An Introduction to Benford's Law
Arno Berger & Theodore P. Hill
This book provides the first comprehensive treatment of Benford's law, the surprising logarithmic distribution of significant digits discovered in the late nineteenth century. Establishing the mathematical and statistical principles that underpin this intriguing phenomenon, the text combines up-to-date theoretical results with overviews of the law’s colorful history, rapidly growing body of empirical evidence, and wide range of applications.

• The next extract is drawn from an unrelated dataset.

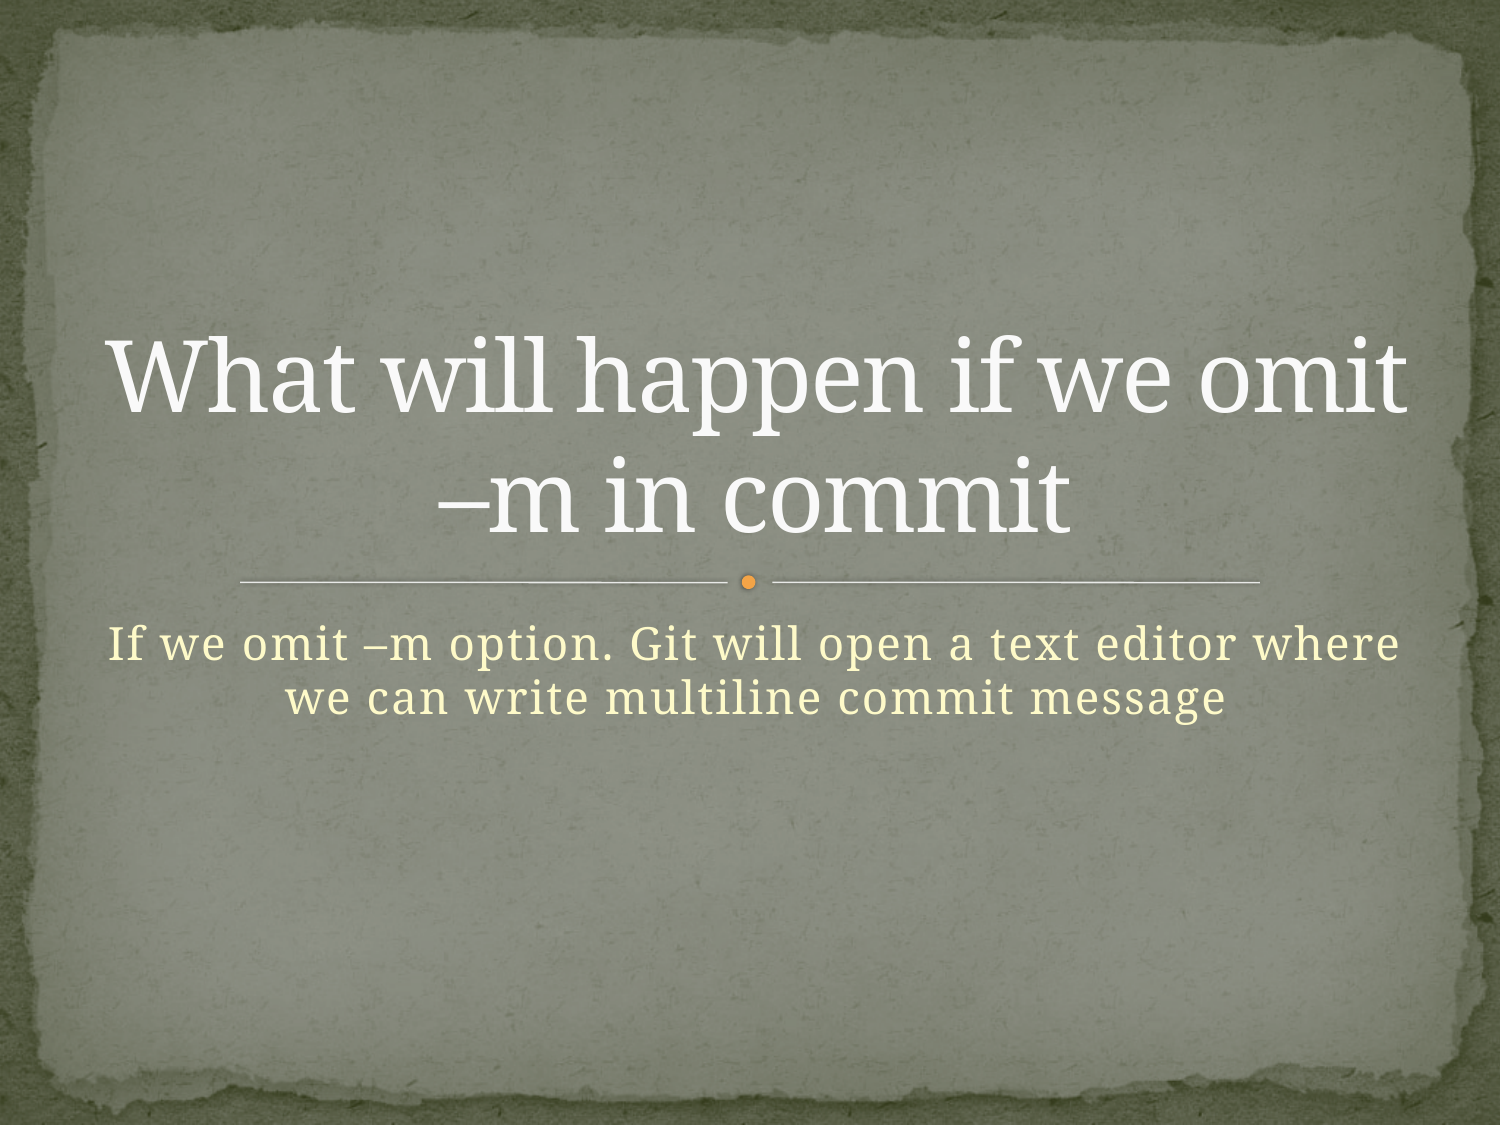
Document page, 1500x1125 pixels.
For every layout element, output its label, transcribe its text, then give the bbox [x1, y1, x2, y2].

An Introduction to Benford’s Law begins with basic facts about significant digits, Benford functions, sequences, and random variables, including tools from the theory of uniform distribution. After introducing the scale-, base-, and sum-invariance characterizations of the law, the book develops the significant-digit properties of both deterministic and stochastic processes, such as iterations of functions, powers of matrices, differential equations, and products, powers, and mixtures of random variables. Two concluding chapters survey the finitely additive theory and the flourishing applications of Benford’s law.

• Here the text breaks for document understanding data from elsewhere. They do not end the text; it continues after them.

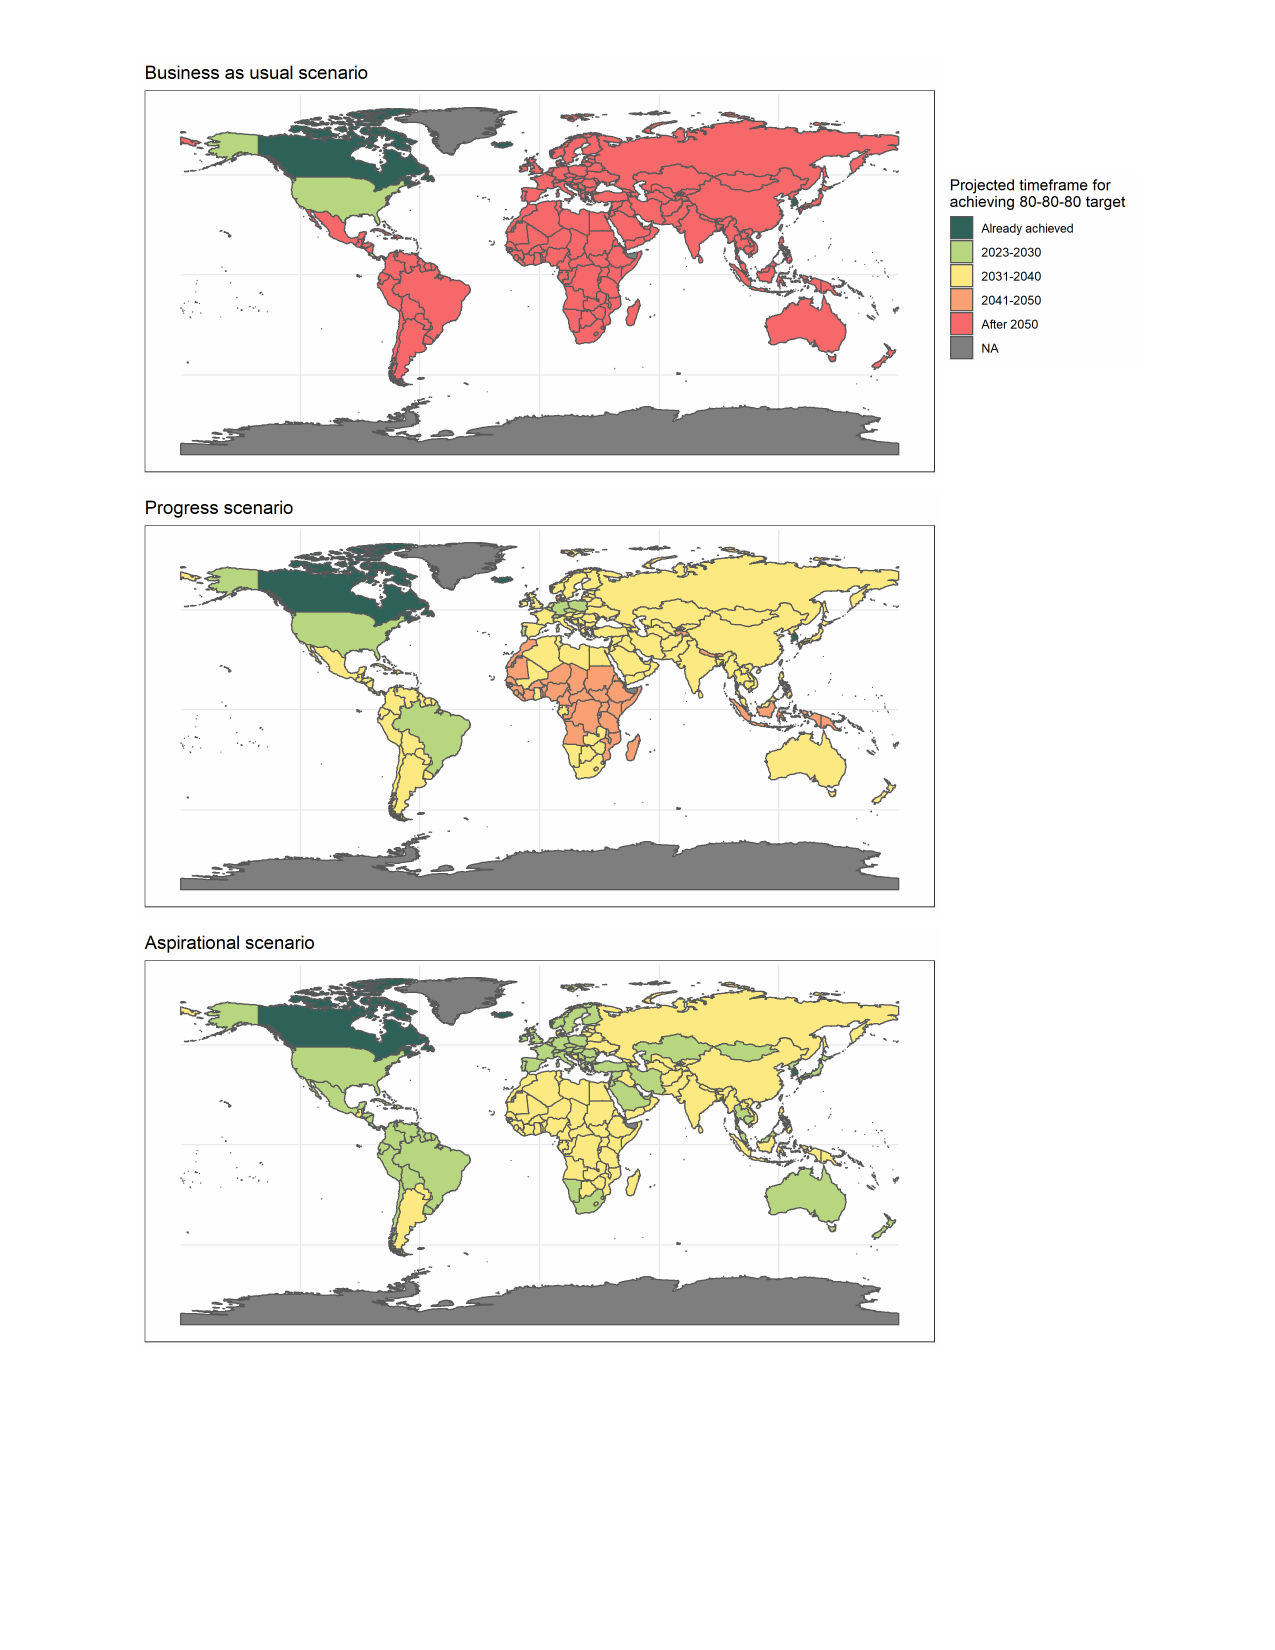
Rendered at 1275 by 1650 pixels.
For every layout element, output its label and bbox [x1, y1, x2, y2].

picture [137, 0, 1138, 1439]
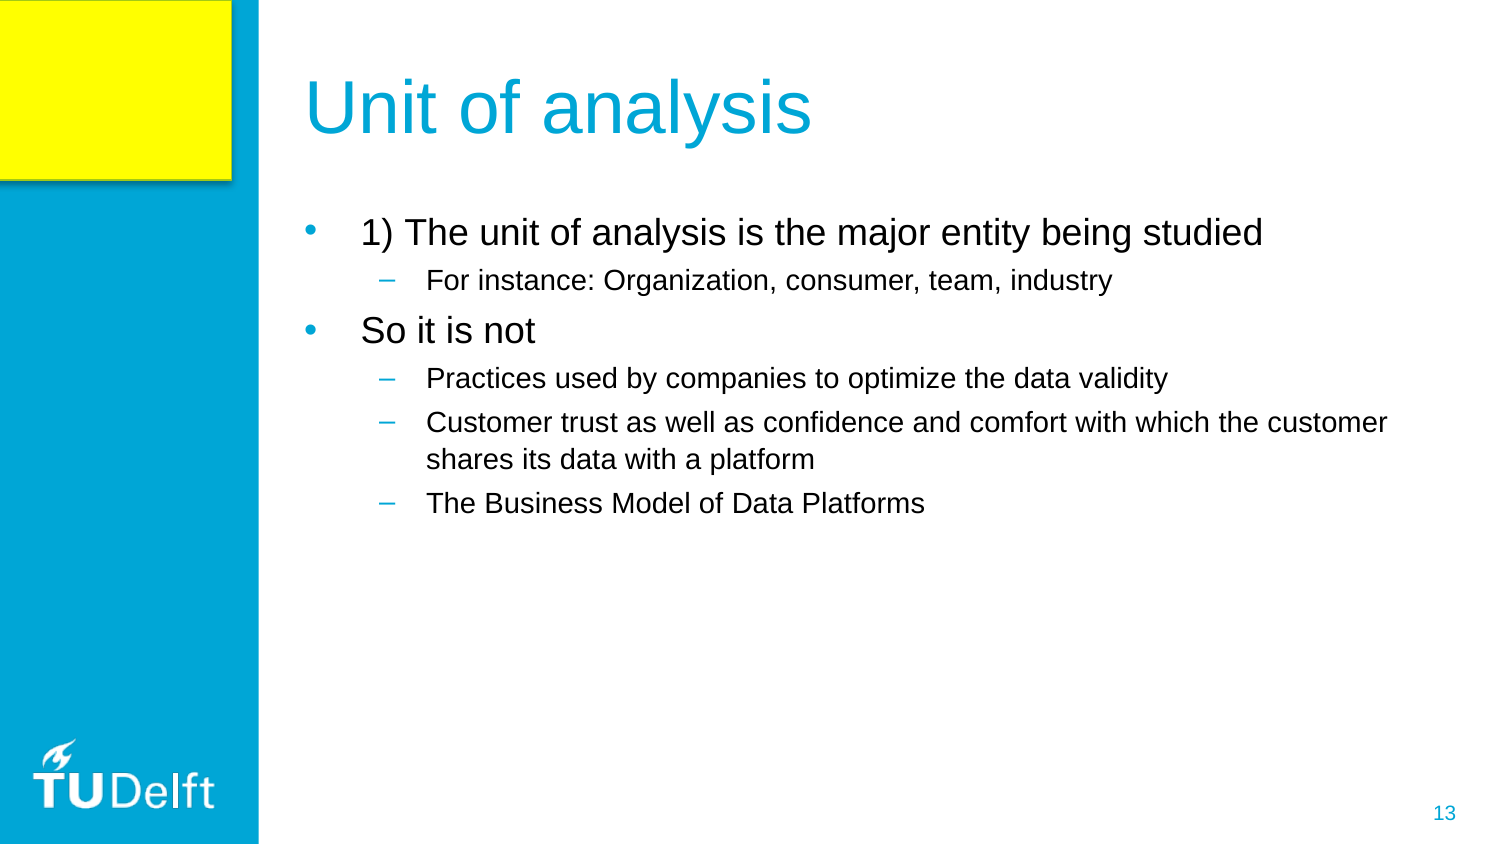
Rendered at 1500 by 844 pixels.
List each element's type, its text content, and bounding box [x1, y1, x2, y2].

title Unit of analysis [289, 33, 1455, 175]
text_box [0, 0, 232, 181]
list 1) The unit of analysis is the major entity being studied For instance: Organization, consumer, team, industry So it is not Practices used by companies to optimize the data validity Customer trust as well as confidence and comfort with which the customer shares its data with a platform The Business Model of Data Platforms [289, 196, 1455, 769]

Carefully selected diagrams, tables, and close to 150 examples illuminate the main concepts throughout. The text includes many open problems, in addition to dozens of new basic theorems and all the main references. A distinguishing feature is the emphasis on the surprising ubiquity and robustness of the significant-digit law. This text can serve as both a primary reference and a basis for seminars and courses.
Arno Berger is associate professor of mathematics at the University of Alberta. He is the author of Chaos and Chance: An Introduction to Stochastic Aspects of Dynamics. Theodore P. Hill is professor emeritus of mathematics at the Georgia Institute of Technology and research scholar in residence at the California Polytechnic State University.